An all-singing, all-dancing Rite of Spring in worship of the National Health Service is not conservative in nature. In fact, its emphasis on uniformity, collective endeavour, equality of outcome and dependency on government is about the most un-conservative spectacle one can think of. The fact that it took a rather gaudy homage to that most socialist of socialist institutions to evoke feelings of patriotism in some on the Left shows that this was very much a leftist moment, not a conservative one – and in my opinion also shows that the same argument that EU membership is too new to fall under the protective umbrella of conservatism also applies to the NHS.

So should conservatives believe in anything, or should they be the timid, pragmatic and unambitious party of technocrats and fixers who are called in once in awhile to clear up the mess caused by an over-zealous Labour Party? I think this is where we need to be very clear about our meanings. It may absolutely be the case that most of the British public never see the conservative worldview and resulting policies in terms of an inspiring, coherent story. We may always be seen as the fixers. But that does not mean that we can get away without having a story to motivate and guide us, even if this remains largely internal.

Remember: British politics has now entered a period of discontinuity (as evidenced by the Brexit vote and the rise of Jeremy Corbyn) in which people have increasingly become dissatisfied with the previous Cameron-Blairite centrist, pro-EU political settlement and are demanding something new, something which addresses the unique challenges we face as a nation in 2017. This cannot be done without first diagnosing these challenges, understanding where they are interlinked, and then devising a set of mutually-reinforcing policies to tackle them.

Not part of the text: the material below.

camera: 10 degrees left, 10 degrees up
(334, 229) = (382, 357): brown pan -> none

We saw the same thing in 1977, when the influential Stepping Stones report (no, I’m not going to stop talking about it anytime soon) provided a blueprint which Margaret Thatcher then took to Downing Street and started implementing in 1979. The Thatcher government did not save Britain from inexorable national decline by conceding that reversing years of state ownership of industry and tackling the over-powerful trades union was “just too difficult, too far beyond the capacity of the civil service to deliver, just far too much bother”. On the contrary, the Conservative Party of 1979 was forced to accept that discontinuity had to be met by new and previously unthinkable policies, just as the idea of leaving the EU remains unthinkable to so many within the political class today.

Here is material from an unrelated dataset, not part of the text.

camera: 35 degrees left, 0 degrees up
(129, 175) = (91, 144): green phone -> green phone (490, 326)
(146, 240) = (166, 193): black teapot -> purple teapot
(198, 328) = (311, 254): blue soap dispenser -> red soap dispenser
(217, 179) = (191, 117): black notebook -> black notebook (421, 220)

Believing in nothing and playing the role of the calm technocrat is all very well when times are good, when society and the economy are in steady-state and there are no urgent or existential challenges to be addressed. In such times, the Conservative Party is very welcome to play the tedious but necessary role of fixer. Unfortunately, we live in rather more interesting times which require inspired and often disruptively innovative policymaking rather than the usual government painting by numbers.

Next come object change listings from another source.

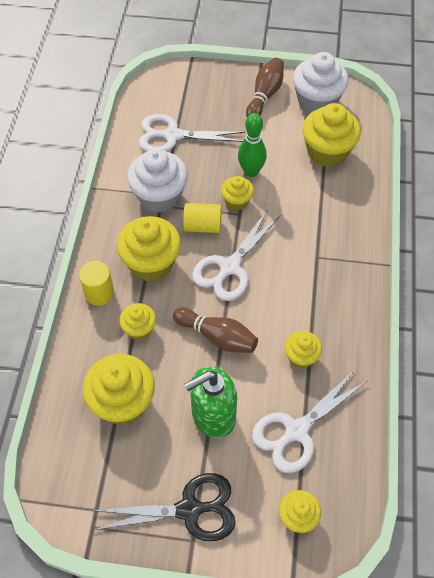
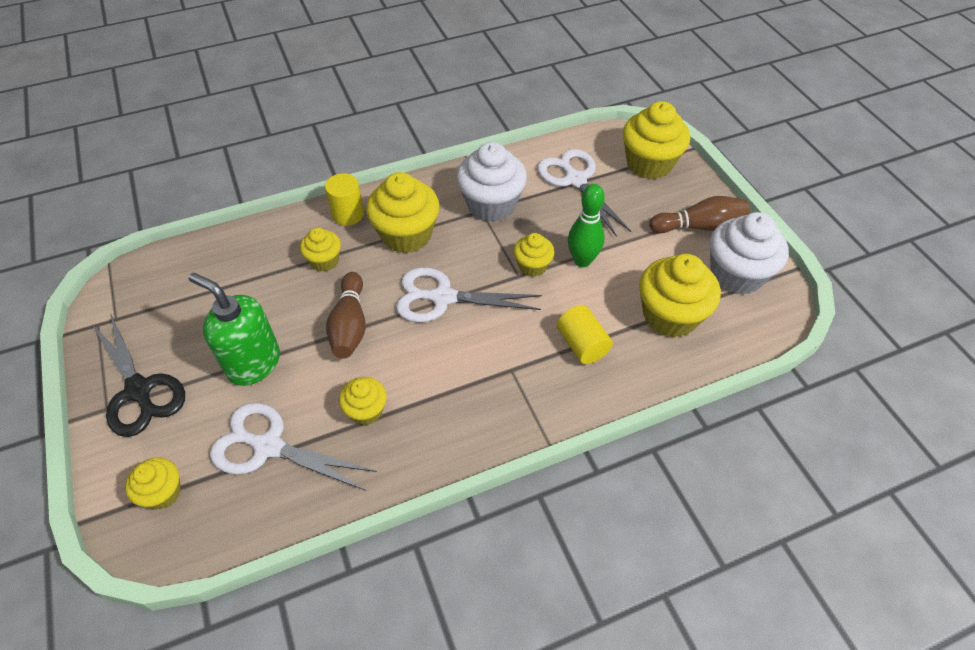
camera: 60 degrees right, 5 degrees down
(123, 402) = (236, 286): yellow cupcake -> yellow cupcake (649, 164)
(202, 226) = (479, 253): yellow cylinder -> yellow cylinder (582, 345)

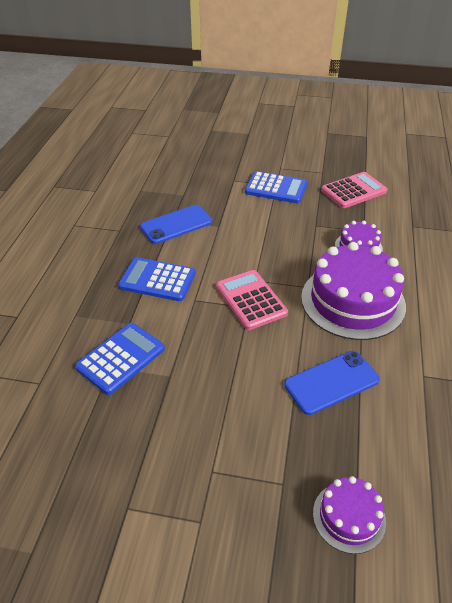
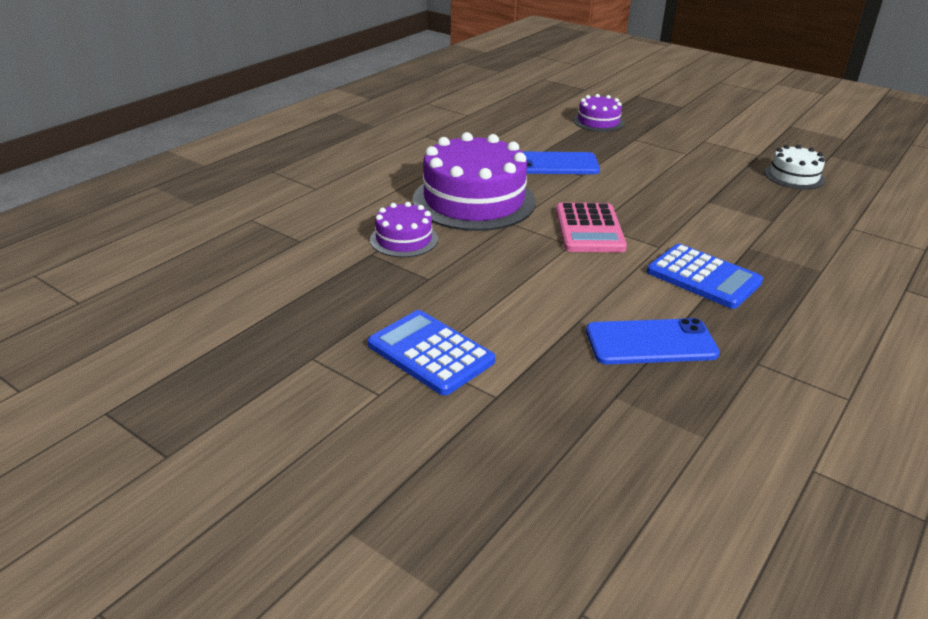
camera: 155 degrees left, 10 degrees down
(85, 465) = (794, 176): none -> white cake
(120, 358) = (760, 223): blue calculator -> none
(353, 191) = (307, 307): pink calculator -> none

I can understand why this scares people like Philip Collins. The last time it was incumbent upon the Tories to be truly ideological, in 1979, they ended up remaking the country (and together with America, the world) and stamped a new political settlement on Britain which even now has not been fully rolled back. It is therefore natural, if a little cynical, that he now counsels the Tories to think small, to “keep their senses” and throw their arms around the status quo. The alternative must be terrifying to contemplate.

The last thing that the guardians of the current, fraying political consensus want is for conservatives to come up with an ambitious, ideologically coherent new internal narrative and then remake the country anew all over again.

And that is precisely why we must do it.